SELECTED TEXT:
Cognitive Science I - Theories and Principles


I thought it might be helpful, while gathering information for our theory papers, to have one place where the theories and principles we are talking can be found. This wiki is currently set up so that anyone can read but you have to request to join in order to be able to edit. All students from the class will be given full edit privs once they sign up. You should also, at that point, be able to invite others from class to join us. I encourage you to add information here that you think might be helpful for you and for others. Wiki's work best when everyone contributes.


Theory

Details, notes, etc...

Cognitive Load Theory

An instructional theory based on our knowledge of human cognitive architecture that specifically addresses the limitation of working memory.

PROVIDED MATERIAL:
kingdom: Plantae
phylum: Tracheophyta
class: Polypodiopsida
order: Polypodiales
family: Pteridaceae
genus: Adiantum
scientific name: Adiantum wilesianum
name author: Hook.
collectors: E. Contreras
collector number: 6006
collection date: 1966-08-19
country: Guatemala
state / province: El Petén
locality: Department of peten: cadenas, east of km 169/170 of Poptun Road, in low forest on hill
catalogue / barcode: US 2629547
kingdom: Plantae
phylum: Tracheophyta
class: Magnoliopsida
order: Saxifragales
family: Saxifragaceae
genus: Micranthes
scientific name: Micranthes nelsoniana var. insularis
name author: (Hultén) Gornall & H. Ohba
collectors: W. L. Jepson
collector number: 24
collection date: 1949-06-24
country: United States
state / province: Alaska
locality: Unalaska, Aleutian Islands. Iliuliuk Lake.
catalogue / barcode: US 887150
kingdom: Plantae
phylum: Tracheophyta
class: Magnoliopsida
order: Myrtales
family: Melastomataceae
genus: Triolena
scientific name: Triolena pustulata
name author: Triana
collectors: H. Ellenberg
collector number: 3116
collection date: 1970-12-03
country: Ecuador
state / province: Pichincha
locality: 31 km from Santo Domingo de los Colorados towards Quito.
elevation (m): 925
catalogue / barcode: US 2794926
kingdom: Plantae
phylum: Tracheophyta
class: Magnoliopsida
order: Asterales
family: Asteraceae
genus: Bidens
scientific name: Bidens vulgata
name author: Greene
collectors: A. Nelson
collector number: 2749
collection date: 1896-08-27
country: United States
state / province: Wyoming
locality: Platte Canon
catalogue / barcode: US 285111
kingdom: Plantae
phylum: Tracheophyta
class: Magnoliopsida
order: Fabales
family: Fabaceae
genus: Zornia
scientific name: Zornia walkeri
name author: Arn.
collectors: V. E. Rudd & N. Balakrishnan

REQUIREMENTS:
a - Condense the paragraph of the Cognitive Science I page beginning "I thought it might be helpful" into a short bulleted list that keeps its main facts.
b - Reproduce the part of the Cognitive Science I page that starts at the words "Cognitive Science I" and stops after "Details, notes, etc...".

THE ANSWERS:
a -
- The wiki gathers in one place the theories and principles under discussion, as a resource for the theory papers.
- Anyone can read it, but editing requires a request to join.
- Class members get full edit privileges once they sign up and can then invite classmates.
- Everyone is encouraged to add helpful information, since wikis work best when all contribute.

b -
Cognitive Science I - Theories and Principles


I thought it might be helpful, while gathering information for our theory papers, to have one place where the theories and principles we are talking can be found. This wiki is currently set up so that anyone can read but you have to request to join in order to be able to edit. All students from the class will be given full edit privs once they sign up. You should also, at that point, be able to invite others from class to join us. I encourage you to add information here that you think might be helpful for you and for others. Wiki's work best when everyone contributes.


Theory

Details, notes, etc...